# [AIM OF THE EXERCISE]
Please quote exactly the opening lines of the data, from the first line to the one where "لوكيشن المشروع" appears.
(ENTRIES PROVIDED Opens)
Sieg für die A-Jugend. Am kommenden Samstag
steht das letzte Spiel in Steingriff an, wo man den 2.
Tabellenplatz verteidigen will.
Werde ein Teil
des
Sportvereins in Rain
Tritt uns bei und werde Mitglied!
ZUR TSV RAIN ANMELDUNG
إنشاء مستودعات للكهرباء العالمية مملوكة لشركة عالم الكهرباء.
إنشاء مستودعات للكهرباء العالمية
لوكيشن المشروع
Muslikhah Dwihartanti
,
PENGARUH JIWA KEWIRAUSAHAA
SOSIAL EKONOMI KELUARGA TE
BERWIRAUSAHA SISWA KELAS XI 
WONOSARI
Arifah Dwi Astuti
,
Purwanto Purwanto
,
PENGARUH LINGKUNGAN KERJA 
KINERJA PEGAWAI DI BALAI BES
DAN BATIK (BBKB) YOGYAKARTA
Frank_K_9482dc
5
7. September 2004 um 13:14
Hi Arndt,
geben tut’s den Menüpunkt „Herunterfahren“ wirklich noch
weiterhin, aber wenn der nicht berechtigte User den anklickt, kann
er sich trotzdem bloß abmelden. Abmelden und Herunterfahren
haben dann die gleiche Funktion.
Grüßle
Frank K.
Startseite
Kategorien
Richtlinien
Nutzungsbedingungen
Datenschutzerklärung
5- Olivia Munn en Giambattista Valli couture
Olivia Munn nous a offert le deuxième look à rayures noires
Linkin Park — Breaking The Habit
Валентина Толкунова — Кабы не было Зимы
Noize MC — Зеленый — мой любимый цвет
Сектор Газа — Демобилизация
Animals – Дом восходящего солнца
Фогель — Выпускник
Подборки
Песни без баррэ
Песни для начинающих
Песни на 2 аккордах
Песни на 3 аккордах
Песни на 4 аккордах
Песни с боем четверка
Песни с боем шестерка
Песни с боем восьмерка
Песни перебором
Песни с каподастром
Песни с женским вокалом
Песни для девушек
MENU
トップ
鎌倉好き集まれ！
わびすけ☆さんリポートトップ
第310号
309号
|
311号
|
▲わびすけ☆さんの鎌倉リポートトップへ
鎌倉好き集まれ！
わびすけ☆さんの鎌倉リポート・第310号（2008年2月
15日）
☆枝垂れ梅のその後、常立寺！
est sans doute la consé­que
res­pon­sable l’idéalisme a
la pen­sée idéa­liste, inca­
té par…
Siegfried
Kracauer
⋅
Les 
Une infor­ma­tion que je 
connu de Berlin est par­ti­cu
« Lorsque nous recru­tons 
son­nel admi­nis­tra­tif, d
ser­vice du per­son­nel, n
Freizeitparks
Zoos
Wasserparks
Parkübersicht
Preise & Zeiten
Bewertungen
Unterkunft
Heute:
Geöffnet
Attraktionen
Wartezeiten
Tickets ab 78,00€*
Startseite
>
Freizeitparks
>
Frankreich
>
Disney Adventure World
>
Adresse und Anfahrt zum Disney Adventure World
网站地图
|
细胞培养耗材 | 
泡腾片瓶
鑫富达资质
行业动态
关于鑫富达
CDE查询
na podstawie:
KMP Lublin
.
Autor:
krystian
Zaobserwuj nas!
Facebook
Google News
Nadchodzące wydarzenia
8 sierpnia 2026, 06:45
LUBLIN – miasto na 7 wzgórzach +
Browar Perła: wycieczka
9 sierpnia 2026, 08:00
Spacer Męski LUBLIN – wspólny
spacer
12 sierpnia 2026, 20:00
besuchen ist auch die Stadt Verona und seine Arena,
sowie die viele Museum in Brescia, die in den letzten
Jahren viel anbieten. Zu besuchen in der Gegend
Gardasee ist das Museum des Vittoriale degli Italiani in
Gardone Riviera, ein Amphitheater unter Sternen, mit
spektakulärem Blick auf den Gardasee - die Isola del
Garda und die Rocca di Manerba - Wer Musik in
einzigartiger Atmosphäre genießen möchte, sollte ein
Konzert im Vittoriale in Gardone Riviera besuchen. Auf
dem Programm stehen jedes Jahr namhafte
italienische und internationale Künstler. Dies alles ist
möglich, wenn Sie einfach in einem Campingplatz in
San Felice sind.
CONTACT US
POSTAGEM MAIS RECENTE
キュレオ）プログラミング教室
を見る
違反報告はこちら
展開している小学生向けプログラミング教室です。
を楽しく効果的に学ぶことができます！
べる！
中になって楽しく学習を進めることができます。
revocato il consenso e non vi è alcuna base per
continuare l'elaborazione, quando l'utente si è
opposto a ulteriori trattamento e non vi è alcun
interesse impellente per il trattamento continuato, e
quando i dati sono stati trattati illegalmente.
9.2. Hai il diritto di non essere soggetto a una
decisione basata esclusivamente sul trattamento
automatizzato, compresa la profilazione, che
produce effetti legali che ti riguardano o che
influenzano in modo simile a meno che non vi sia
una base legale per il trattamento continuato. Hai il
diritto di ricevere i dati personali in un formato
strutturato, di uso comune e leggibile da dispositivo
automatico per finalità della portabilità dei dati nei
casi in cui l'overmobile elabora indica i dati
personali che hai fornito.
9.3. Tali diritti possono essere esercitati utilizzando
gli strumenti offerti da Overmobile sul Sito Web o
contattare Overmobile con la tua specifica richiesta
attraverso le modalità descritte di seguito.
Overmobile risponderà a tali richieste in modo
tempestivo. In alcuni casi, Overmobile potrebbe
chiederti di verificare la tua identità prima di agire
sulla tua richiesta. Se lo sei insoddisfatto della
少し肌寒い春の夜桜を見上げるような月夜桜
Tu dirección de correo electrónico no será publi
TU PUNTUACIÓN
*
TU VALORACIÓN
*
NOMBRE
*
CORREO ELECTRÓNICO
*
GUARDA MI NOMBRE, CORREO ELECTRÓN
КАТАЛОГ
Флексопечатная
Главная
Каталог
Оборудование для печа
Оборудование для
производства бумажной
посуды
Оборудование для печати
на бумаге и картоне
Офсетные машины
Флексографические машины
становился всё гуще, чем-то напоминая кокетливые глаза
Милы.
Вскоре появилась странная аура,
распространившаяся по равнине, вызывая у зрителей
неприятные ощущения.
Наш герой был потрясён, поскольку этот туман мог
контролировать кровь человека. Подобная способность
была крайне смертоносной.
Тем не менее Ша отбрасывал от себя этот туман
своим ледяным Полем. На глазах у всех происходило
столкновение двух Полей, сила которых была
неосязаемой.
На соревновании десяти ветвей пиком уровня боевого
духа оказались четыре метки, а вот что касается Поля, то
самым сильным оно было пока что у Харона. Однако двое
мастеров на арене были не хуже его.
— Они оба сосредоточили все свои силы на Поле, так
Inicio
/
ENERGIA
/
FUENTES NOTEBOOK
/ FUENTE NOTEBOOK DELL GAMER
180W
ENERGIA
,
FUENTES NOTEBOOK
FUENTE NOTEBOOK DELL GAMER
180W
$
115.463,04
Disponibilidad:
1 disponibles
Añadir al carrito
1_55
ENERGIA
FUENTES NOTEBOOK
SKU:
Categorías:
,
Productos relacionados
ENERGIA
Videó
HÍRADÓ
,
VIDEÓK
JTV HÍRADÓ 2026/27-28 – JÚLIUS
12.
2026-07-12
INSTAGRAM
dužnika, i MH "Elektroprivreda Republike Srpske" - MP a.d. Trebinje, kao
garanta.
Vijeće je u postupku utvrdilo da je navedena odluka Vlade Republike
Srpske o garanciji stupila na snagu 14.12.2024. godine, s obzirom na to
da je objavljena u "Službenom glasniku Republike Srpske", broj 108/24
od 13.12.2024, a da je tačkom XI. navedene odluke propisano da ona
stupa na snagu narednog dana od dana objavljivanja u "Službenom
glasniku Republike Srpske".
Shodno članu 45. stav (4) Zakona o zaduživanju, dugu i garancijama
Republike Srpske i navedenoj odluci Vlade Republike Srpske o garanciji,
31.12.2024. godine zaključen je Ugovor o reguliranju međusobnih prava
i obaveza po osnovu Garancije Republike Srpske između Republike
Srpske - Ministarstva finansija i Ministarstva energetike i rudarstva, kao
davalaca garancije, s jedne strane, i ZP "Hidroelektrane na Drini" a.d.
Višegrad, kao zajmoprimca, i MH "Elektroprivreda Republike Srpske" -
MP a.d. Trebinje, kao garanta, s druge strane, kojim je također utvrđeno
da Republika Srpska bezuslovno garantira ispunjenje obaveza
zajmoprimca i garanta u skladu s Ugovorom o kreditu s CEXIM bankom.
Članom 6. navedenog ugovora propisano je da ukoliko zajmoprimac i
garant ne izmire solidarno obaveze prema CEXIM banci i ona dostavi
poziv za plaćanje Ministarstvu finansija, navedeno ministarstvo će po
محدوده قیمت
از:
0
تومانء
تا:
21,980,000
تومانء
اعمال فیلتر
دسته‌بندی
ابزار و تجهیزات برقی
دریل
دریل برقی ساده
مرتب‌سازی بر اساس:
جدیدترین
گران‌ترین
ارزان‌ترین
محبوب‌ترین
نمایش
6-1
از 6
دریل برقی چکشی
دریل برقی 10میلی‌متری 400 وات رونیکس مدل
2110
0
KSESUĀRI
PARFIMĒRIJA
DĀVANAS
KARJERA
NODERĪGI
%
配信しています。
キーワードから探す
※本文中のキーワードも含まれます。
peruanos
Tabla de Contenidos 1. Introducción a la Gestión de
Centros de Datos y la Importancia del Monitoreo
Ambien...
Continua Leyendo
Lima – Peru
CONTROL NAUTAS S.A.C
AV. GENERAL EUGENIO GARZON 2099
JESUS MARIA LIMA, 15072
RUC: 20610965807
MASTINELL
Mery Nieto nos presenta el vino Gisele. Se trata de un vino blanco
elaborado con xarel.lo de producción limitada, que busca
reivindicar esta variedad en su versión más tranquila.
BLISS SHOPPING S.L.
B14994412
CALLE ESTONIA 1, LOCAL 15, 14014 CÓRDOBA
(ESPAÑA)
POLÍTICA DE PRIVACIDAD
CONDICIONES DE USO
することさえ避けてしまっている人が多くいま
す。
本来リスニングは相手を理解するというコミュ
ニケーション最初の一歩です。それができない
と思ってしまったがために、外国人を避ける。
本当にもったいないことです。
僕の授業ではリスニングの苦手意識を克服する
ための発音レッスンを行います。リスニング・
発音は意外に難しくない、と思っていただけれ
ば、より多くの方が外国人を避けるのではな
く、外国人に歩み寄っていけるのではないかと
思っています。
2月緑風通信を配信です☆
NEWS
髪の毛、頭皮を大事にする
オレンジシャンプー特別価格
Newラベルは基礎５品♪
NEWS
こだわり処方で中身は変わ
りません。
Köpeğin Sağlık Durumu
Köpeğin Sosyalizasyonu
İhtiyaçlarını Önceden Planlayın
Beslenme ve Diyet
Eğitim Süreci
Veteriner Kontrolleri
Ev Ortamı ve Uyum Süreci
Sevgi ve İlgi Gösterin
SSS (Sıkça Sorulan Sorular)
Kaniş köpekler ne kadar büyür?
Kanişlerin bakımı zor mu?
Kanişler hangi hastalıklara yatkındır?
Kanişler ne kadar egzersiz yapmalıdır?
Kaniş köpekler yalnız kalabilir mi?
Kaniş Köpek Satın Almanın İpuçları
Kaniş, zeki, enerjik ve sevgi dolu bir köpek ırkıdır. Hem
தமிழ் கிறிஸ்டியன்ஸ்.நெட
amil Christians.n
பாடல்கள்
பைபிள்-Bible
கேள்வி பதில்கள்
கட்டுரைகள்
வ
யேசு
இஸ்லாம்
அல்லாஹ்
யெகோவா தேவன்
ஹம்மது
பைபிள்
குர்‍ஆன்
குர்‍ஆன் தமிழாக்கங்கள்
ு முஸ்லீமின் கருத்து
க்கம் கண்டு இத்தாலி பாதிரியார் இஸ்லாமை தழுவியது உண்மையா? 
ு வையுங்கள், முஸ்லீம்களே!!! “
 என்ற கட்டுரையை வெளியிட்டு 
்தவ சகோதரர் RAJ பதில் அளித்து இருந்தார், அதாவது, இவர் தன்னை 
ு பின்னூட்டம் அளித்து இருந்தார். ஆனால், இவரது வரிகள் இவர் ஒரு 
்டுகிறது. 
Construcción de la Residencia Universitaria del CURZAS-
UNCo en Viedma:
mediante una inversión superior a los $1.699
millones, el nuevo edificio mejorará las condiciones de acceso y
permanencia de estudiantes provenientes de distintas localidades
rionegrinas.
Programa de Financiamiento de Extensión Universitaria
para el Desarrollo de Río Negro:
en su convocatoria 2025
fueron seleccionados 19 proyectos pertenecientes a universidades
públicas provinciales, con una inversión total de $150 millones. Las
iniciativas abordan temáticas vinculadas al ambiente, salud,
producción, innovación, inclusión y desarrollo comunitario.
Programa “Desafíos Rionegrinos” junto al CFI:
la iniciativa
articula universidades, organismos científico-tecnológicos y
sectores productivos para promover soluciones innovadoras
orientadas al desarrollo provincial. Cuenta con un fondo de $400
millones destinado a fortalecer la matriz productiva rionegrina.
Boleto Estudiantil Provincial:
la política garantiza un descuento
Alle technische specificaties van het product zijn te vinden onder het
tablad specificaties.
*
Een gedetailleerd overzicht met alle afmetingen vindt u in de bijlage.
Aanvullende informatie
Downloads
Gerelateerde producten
(ENTRIES PROVIDED Closes)
# [ANSWER SPACE]
Sieg für die A-Jugend. Am kommenden Samstag
steht das letzte Spiel in Steingriff an, wo man den 2.
Tabellenplatz verteidigen will.
Werde ein Teil
des
Sportvereins in Rain
Tritt uns bei und werde Mitglied!
ZUR TSV RAIN ANMELDUNG
إنشاء مستودعات للكهرباء العالمية مملوكة لشركة عالم الكهرباء.
إنشاء مستودعات للكهرباء العالمية
لوكيشن المشروع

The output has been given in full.